After Taste: The sensation the wine leaves after tasting.
Amiable: Sweet wine, but not excessively so.
Ample: Wine which has a varied and rich variety of aromas.
Aromatic: Wine whose main aroma is of the vineyard from which it comes.
Barrick: Wine refined in barrels or barrique (a small wooden barrel with a general capacity of 225 liters).
Blanc de Blancs: Found on the label of some champagnes; Indicates that the wine has been produced with only white grapes.
Blanc de Noirs: As above, but produced with only black grapes.
Bouquet: The effect that the aroma, in its wholeness has on the senses, of an aged wine.
Brut Spumante: A dry taste, resulting from a sugar content of less than 15 g/l
Champenoise: Term which indicates the method of sparkling the wine with a second fermentation in the bottle. In Italy it is called “classic”.
Charmat: The sparkling of the wine done with a second fermentation of the wine in autoclave.
Cremant: Term that indicates sparkling wine produced with a lower number of atmospheres. Can be served throughout meals.
Cru: French word used to indicate a part of the specific vineyard.
Cryomaceration: “Cold Maceration” – the process of leaving the must on the grape skins for about 12-24 hours at a low temperature.

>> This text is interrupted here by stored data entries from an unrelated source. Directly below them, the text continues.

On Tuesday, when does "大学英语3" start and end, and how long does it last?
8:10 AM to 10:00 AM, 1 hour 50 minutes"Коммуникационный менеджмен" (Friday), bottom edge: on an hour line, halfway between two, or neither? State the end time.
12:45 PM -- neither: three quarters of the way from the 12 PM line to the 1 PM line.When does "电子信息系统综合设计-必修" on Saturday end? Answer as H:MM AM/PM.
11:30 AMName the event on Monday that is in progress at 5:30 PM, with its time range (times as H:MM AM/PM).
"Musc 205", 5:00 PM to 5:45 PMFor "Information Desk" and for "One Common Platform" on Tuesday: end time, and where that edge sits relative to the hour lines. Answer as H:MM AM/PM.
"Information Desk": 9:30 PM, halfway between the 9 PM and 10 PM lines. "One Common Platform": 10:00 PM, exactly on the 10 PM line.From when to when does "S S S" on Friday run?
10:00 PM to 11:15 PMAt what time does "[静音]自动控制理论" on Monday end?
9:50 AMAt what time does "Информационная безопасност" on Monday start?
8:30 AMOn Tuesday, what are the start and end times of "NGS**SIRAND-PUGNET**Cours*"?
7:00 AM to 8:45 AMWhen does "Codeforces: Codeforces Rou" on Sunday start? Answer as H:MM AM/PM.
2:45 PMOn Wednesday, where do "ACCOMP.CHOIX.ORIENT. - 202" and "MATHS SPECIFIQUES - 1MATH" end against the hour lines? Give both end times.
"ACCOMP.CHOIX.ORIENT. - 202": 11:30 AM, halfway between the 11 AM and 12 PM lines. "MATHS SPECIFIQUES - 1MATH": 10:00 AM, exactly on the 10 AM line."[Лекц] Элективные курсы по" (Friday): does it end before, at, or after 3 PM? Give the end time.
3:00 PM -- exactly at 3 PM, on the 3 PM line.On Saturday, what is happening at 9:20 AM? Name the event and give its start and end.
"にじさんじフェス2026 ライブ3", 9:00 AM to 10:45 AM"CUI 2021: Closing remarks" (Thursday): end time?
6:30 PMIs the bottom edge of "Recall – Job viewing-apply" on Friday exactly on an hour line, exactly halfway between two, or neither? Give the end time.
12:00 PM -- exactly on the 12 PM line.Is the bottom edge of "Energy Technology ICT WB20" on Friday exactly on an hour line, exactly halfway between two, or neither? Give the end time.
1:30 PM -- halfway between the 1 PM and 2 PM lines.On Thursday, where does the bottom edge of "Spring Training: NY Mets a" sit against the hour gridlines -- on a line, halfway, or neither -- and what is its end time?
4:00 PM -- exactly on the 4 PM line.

This important phase allows easier extraction from the grape skins of all the best grape characteristics, enhancing the fruity, fresh and fragrant flavor of the wine.
Doc: A controlled denomination of origin.
Docg: Controlled and guaranteed denomination of origin.
Dry: Wine with a very dry taste.
Erbaceo: Wine with a distinct aroma of cut grass.
Fragrant: A term which indicates the aroma of spumanti wine, which brings to mind yeast and baked bread, or wines which have a dominating floral sensation.
Froth: Whitish mass of gas bubbes which forms on the surface of wines during fermentation.
Full: Defines a rich wine full of body
Generous: Wine whose alcoholic content has a dominant role
Igt: Typical geographic indication
Jeroboam: Champagne bottle which contains 3 litres and fills 28 glasses
Liqueur-like: Wine to which alcohol has been added or which has a naturally high alcoholic level.
Lanky: Wine with an ecessive amount of tanine and a consequential very strong astringent effect.
Magnum: Bottle of champagne which contains 1.5 litres and fills 14 glasses
Mathusalem: Bottle for champagne which contains 6 litres and fills 56 glasses
Medium Sweet: Wine tending to a sweet taste.
Millesimato: Term used for champagne and spumanti produced with grapes from only one year harvesting.
Must: The liquid obtained from the grape pressing and has to yet fermented.
Nabucodonosor: The biggest bottle for champagne; it holds 15 litres of Champagne
New Wine: Name of the wine produced by carbonic steeping, available for drinking after two months after harvesting.
Pas Dosé: Term used for spumanti and champagne, which has not had liquer d’expédition added.
Passito: Wine which has been to dry in the cellars, on the vine or in the open.
Perlage: French definition which defines the bubbles present in champagne and spumante
Picure: French definition which refers to the concave part of the bottom of the bottle where very old wines (20 years or more) deposite their residue
Salmanazar: Champagne bottle which contains 9 litres and fills about 84 glasses
Sapido: Term applied to a tasty wine.
Sincere: Honest wine with no defects
Skin and pip. Uvaggio: The mixes of grapes that make the wine. Smooth: wine which has a balanced mix of hardness (acidity and tanine) and smoothness (alcohol and sugar). Sweet: wine with a very sweet taste.
Tannic: Wine with a lot of tannin
Tannin: A product of the polymerization of phenolic substances, a compound which is astringent.
Tart: Used for young wine with a high content of acidity, not pleasurable.
Vinoso: Perfume which brings to mind the must in the cellars
VQPRD: Quality wine produced in determined areas.
VLQPRD: Liquerish wine of quality produced in determined areas.
VSQPRD: Spumante wine of quality produced in determined areas.
Warm: Sensation given by a wine rich in alcoholic content.